The reactions of the tetrahedral cluster [SeFe₃(CO)₉]^2- with some transition-metal complexes and organic halides were investigated. The mixed-metal cluster [Et₄N]₂[SeFe₂-Ru₃(CO)₁₄] (1) was obtained from the reaction of [Et₄N]₂[SeFe₃(CO)₉] with Ru₃(CO)₁₂ in acetone. Further reaction of [Et₄N]₂[SeFe₃(CO)₉] with HgI₂ produces the HgI-bridged cluster [Et₄N][SeFe₃(CO)₉(μ-HgI)] (2). While [SeFe₃(CO)₉]^2- reacts with CHPhCl₂ to produce the CHPh-bridged cluster Fe₂(CO)₆(μ-SeCHPhSe) (3), treatment with CH₂I₂ forms the major product Se₂Fe₂(CO)₆(μ-CH₂)₂ (4). Complex 1 displays an octahedral metal core with a μ₄-Se atom and two carbonyl groups bridging the Ru-Ru and Ru-Fe bonds.
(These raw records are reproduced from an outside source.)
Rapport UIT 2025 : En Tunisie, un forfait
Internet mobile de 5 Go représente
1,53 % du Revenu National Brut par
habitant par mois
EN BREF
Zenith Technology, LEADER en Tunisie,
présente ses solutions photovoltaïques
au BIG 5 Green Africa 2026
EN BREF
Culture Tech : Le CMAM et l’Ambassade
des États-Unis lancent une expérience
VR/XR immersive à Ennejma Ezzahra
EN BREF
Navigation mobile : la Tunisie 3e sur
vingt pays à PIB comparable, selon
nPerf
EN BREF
Cluster 2 consists of a SeFe₃ core with a HgI fragment bridging one Fe-Fe bond, and cluster 3 exhibits a Se₂Fe₂ butterfly geometry with the wingtip linked by a CHPh moiety. On the other hand, cluster 4 contains a planar Se₂Fe₂ moiety with two CH₂ groups bridging the two Se-Fe bonds. Complexes 1-4 have been fully structurally characterized by spectroscopic methods and X-ray diffraction analyses. This paper describes the formation of four different types of clusters from the reactions of [SeFe₃(CO)₉]^2- with electrophiles and discusses the role of [SeFe₃(CO)₉]^2- and the incoming electrophiles.